David Bates and La Nuova Musica at St John's. Photo © Nick Rutter
On the hoof |
by Robert Thicknesse |
As everyone knows, the journey can be more diverting than the destination – even when the destination itself is pretty tasty. The culmination of Haydn’s great oratorio, the duet between Eve and Adam, is a momentous thing – the world’s first love song, the triumph of God’s plan, this new-created paradise given actual meaning by having inhabitants who can understand it. And yet after all Haydn’s avid nature notes and the breathless anticipation and terrific excitement of God’s sterling work, these two strolling around their garden idly pointing out interesting birdies felt a bit pallid, a Gainsborough country couple wondering when they can decently take a mini-break – perhaps even separately – somewhere a bit more exciting, like Bath. And that’s even before we get to their wowserish patriarchal attitudes to nature and gender-politics, though I suppose you can still find plenty of that sort of thing out among the posh country folk.
But if the numinous purity and poise of this duet wasn’t the sunlit summit Haydn envisaged, this couldn’t detract from a revelatory performance. Lately, David Bates and his group La Nuova Musica have emerged from the melee of early music groups to real pre-eminence, thanks to the certainty of Bates’s own taste and the conviction with which he achieves the sounds and effects and musical results he wants. Listening to the intentionally grainy edges, the groovily artisanal, wheezy winds and extremely distinctive string tone – all absolutely natural-fibre, but with the tensile strength of stretched silk – I got a distinct and very rare feeling that yes, this might actually be something like what Haydn had in his head. Which is pretty subjective and conjectural, of course, but in any event it sounded as fresh as if it had been written that morning.
And it also sounded very much like the culmination of the 18th century. The Creation was first performed in 1798, and Haydn’s digestion of all Mozart’s music, including the final developments of The Magic Flute and so on, is obvious everywhere – as is his late discovery of Handel’s English oratorios, with their wild weather, bubbling brooks and birdlife; it’s all here, with the 65-year-old composer sounding as sparky and life-grasping as the young Beethoven, joyously turning the world into varied musical textures, shot through with lightness, jokes and wondering celebration without any of the young trainee titan’s portentousness.

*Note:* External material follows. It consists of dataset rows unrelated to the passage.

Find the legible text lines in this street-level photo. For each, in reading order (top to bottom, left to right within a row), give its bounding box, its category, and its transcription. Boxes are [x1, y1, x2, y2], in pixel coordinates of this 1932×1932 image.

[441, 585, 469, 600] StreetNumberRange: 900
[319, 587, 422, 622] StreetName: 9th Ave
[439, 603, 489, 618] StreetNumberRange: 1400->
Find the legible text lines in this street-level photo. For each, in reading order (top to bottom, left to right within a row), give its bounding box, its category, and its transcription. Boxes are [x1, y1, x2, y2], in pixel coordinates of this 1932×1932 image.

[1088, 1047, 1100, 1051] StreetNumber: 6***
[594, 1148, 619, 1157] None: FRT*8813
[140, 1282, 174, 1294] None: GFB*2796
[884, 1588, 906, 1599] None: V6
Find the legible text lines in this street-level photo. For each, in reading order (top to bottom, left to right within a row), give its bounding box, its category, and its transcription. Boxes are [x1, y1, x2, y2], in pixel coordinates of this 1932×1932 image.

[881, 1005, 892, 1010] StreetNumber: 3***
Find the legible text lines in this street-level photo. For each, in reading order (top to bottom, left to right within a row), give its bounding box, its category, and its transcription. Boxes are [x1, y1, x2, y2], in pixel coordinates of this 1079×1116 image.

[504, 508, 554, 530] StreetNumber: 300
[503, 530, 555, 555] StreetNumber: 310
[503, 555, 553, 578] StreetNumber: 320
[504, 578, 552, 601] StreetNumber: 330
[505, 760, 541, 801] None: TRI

Too many felicities of colour, nuance and detail to mention, from the good-humoured, capricious continuo to farting contrabassoon, the contrasting derivation of the choral fugues from Bach and Handel, Lucy Crowe’s amorous cooings and flutterings as lark and dove. Everything was done with a terrific sense of enjoyment: I’ve rarely seen such a smiley bunch of performers. And the lodestone, in a performance with a far bigger, fuller and less namby-pamby sound than I’ve heard from a period band in a while, was an excitement in the process – of creation, and of its musical representation – something new around every corner, a pervasive feeling of wonder and rapture and surprise. Crowe was on her best, open-hearted and communicative form, Ben Hulett a clarion Uriel, William Berger a lyrical Raphael and Adam; the Holst Singers gave everything – notably the tenors swelling out of the top of The heavens are telling (here Die Himmel erzählen, in the original German).
You don’t hear too many performances at this level – exactly what I thought hearing La Nuova Musica’s concert of Gluck’s Orfeo ed Euridice earlier this year. Next up is Alcina in January, with Lucy Crowe, Rebecca Bottone, Madeleine Shaw and Patrick Terry, a musical wonderland if ever there was.